Piling Blood
a collection of Poems by the dead legendary Canadian Al Purdy
Piling Blood
It was powdered blood
in heavy brown paper bags
supposed to be strong enough
to prevent the stuff from escaping
but didn't
we piled it ten feet high
right to the shed roof
working at Arrow Transfer
on Granville Island
The bags weighed 75 pounds
and you had to stand on two
of the bags to pile the top rows
I was six feet three inches
and needed all of it
I forgot to say
the blood was cattle blood
horses sheep and cows
to be used for fertilizer
the foreman said
It was a matter of some delicacy
to plop the bags down softly
as if you were piling dynamite
if you weren't gentle
the stuff would belly out
from bags in brown clouds
settle on your sweating face
cover hands and arms
enter ears and nose
seep inside pants and shirt
reverting back to liquid blood
and you looked like
you'd been scalped
by a tribe of
particularly unfreindly
Indians and forgot to die
We piled glass as well
it came in wooden crates
two of us hoicking them
off trucks into warehouses
every crate
weighing 200 pounds
By late afternoon
my muscles would twitch and throb
in a death-like rhythm
from hundreds of bags of blood
and hundreds of crates of glass
Then at Burn's slaughterhouse
on East Hastings Street
I got a job part time
shouldering sides of frozen beef
hoisting it from steel hooks
staggering to and from
the refrigerated trucks
and eerie freezing rooms
with breath a white vapour
among the dangling corpses
and the sound of bawling animals
screeched down from an upper floor
with their throats cut
and blood gurgling into special drains
for later retrieval
And the blood smell clung to me
clung to clothes and body
sickly and sweet
and I heard the screams
of dying cattle
and I wrote no poems
there were no poems
to exclude the screams
which boarded the streetcar
and travelled with me
till I reached home
turned on the record player
and faintly
in the last century
heard Beethoven weeping
Canada Lit.
15 or so years ago I saw Purdy read on south Granville,
across from where the Vancouver papers, the Sun and the Province,
use to be printed,
a chinese lady read a poem
about her boyfriend pissing on her
while she sat on the toilet
and then she drank and smoked cigarettes and watched the sun come up from her east side apartment
Purdy was not impressed
and the organizers had to
take him outside to calm him down
then he read about subduing a drunk and beer tasting like a horse fart
which my house painter friend found amusing
After i went to talk with him and buy a book from a stall he had set up… his wife was there…

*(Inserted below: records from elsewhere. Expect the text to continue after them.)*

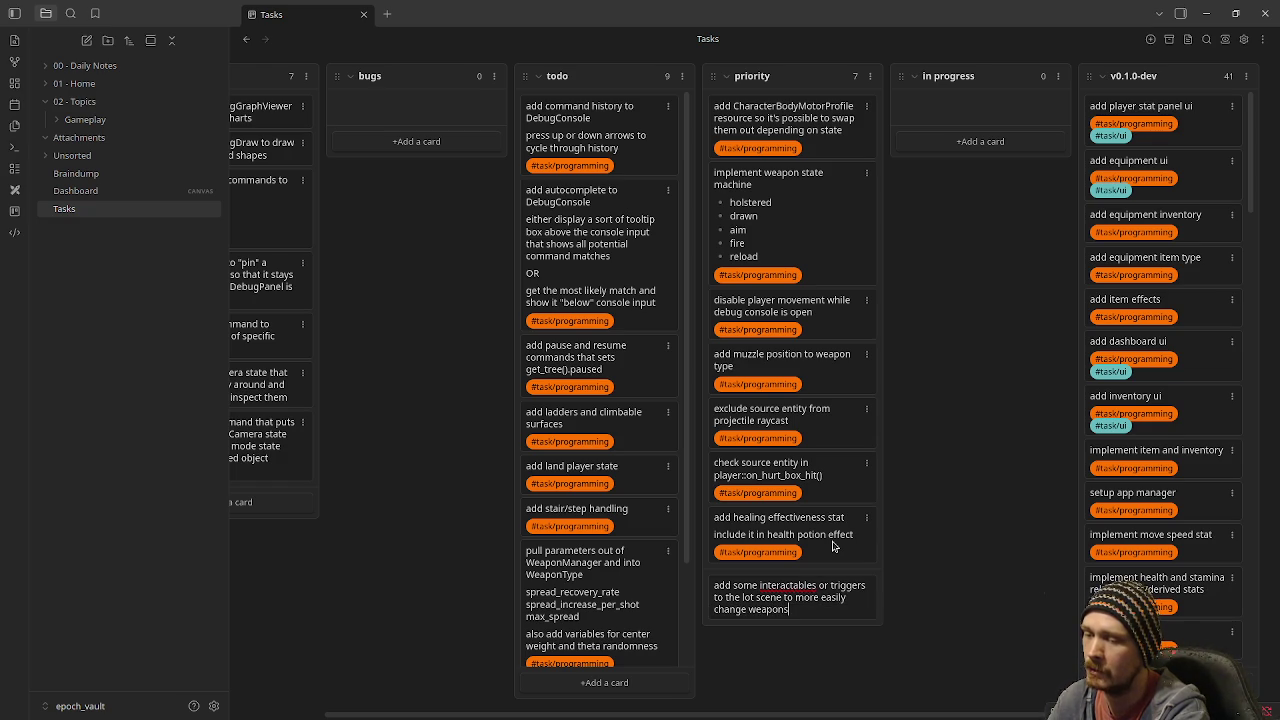
pyautogui.write('/armor')
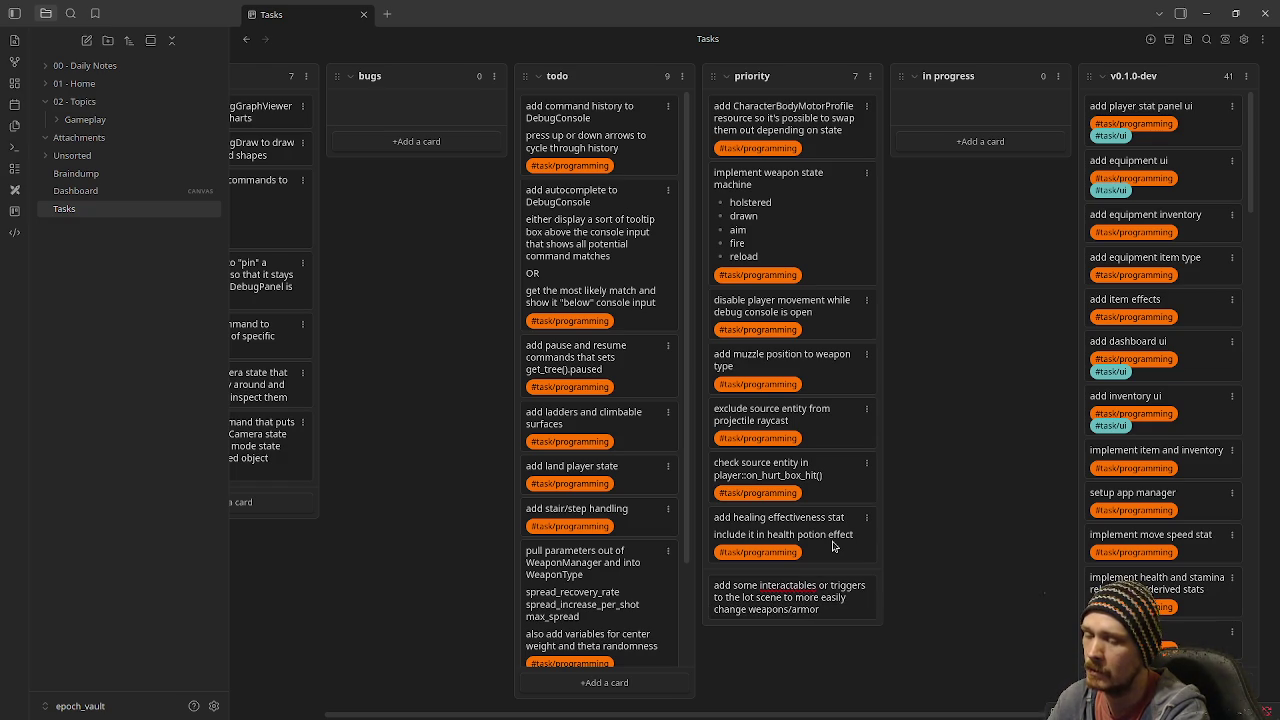
pyautogui.write(' and')
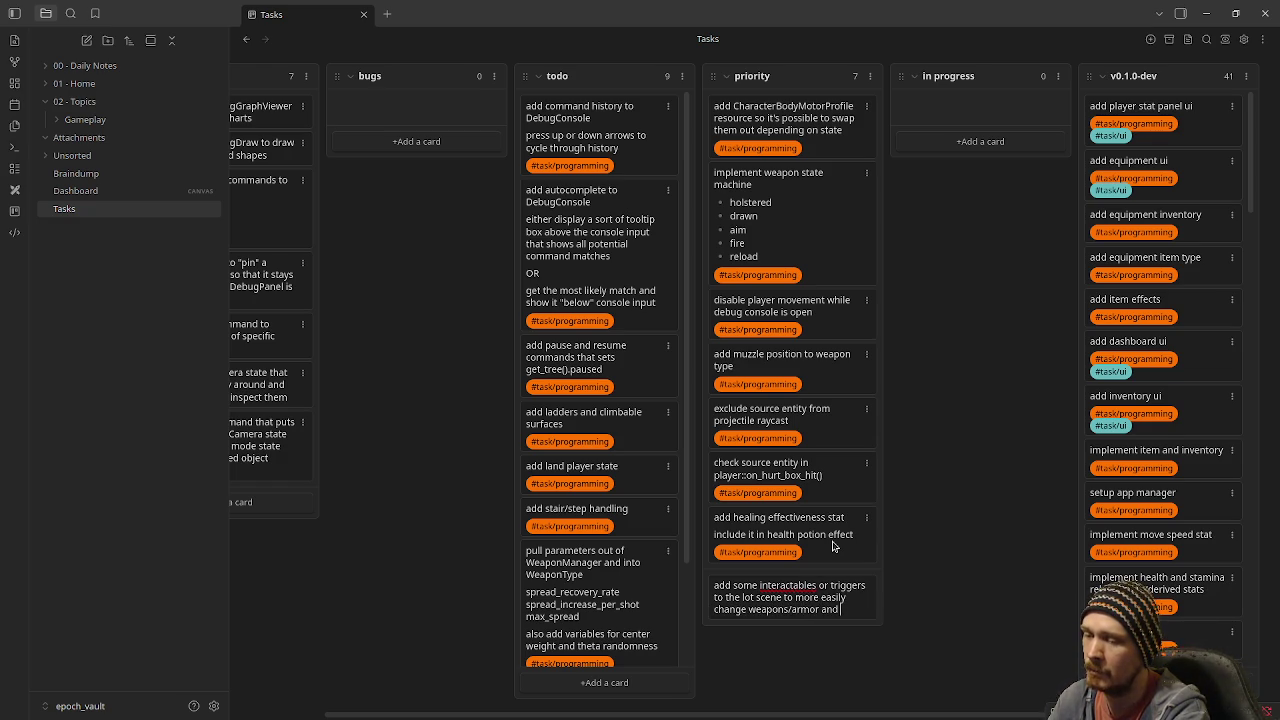
pyautogui.write(' maybe mods')
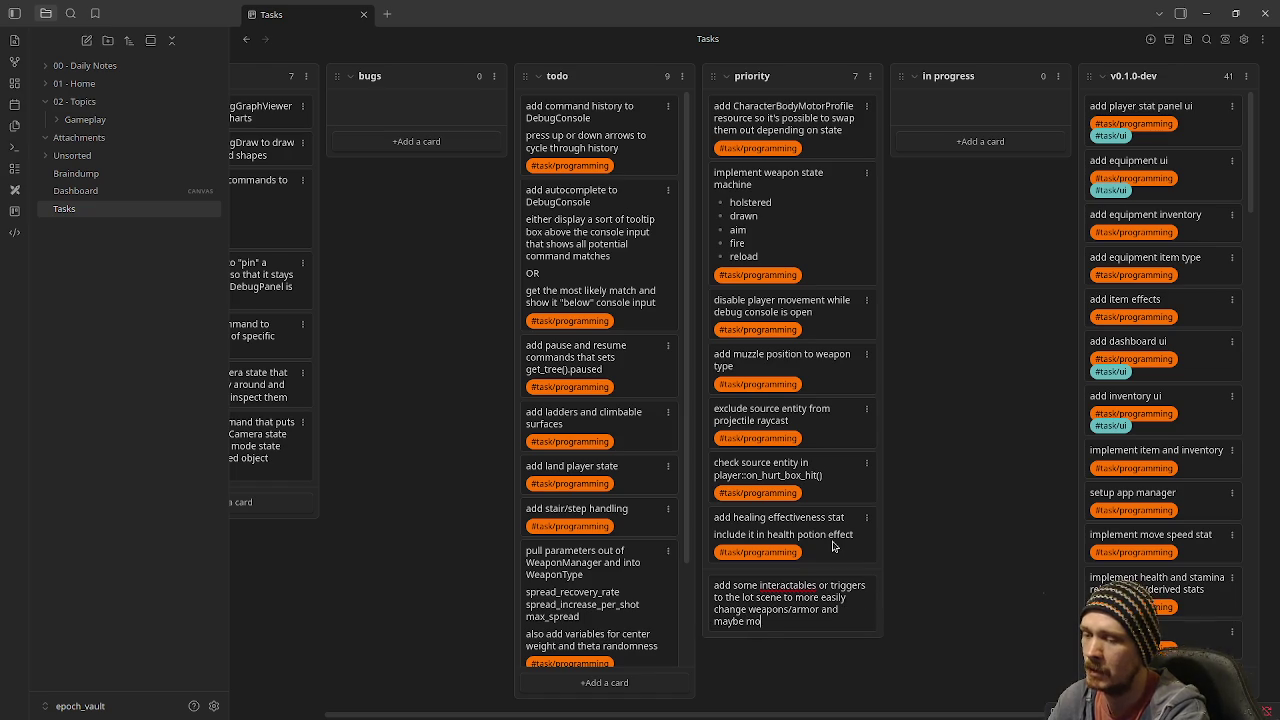
pyautogui.press('BackSpace')
pyautogui.press('BackSpace')
pyautogui.press('BackSpace')
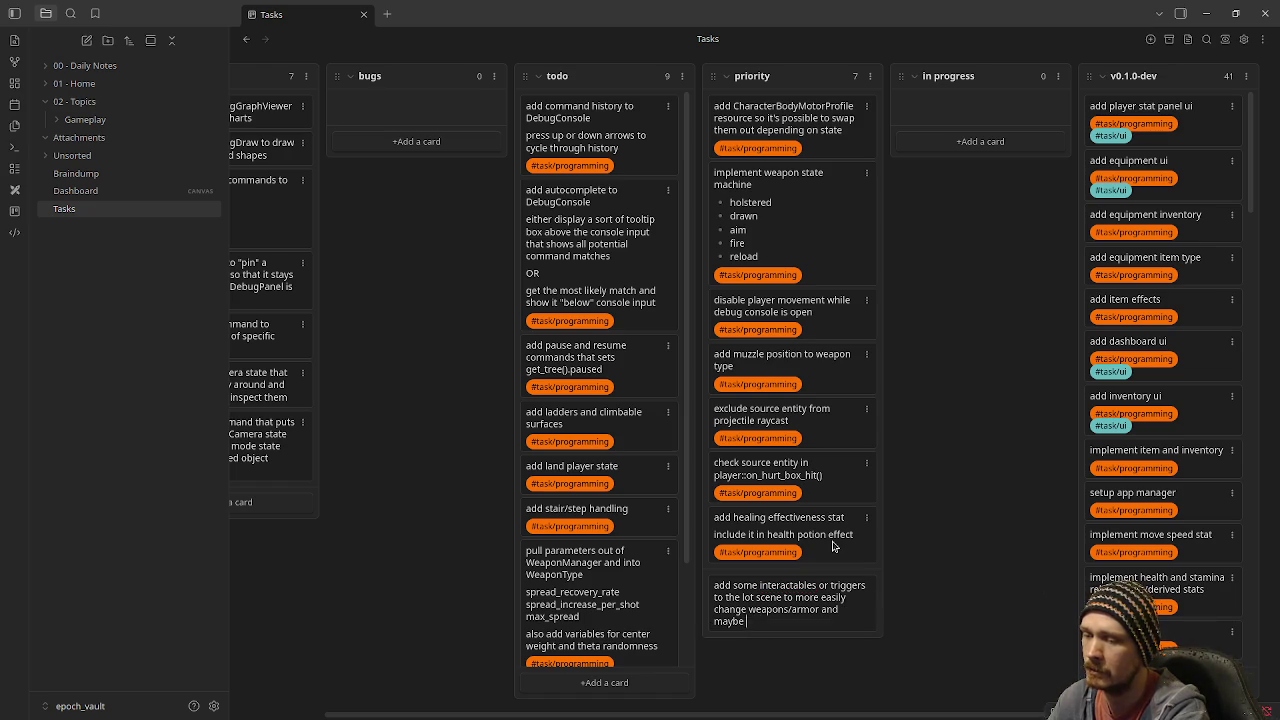
pyautogui.write('stat modifiers')
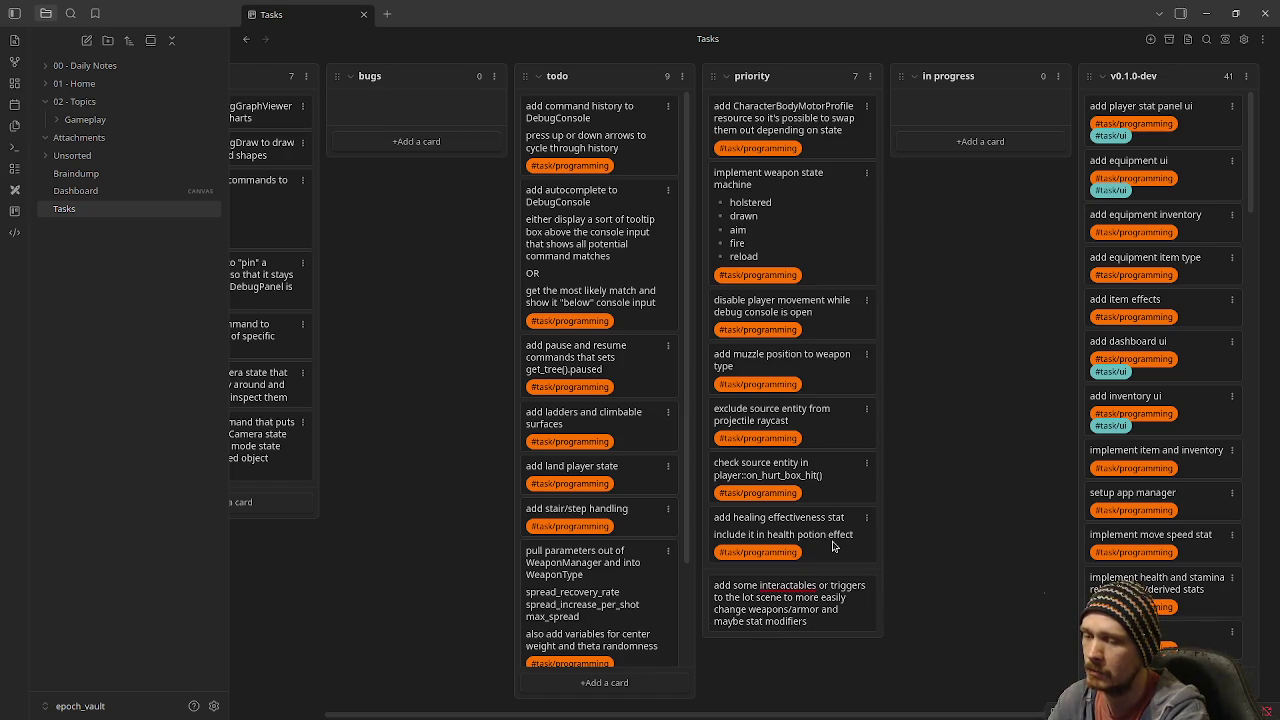
pyautogui.press('Return')
pyautogui.write('#task')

i asked him what book i should buy and he said his best one was “Piling Blood.”
He signed a copy and punched me on the shoulder
i can’t remember why…
working class poems don’t seem to get a lot of play these days...
and if they do…
they are sentimentalized…
working outside in minus twenty
is not romantic or fun,
you just want the day to end
so you can get warm.
Al Purdy was a poet who worked and drank and wondered.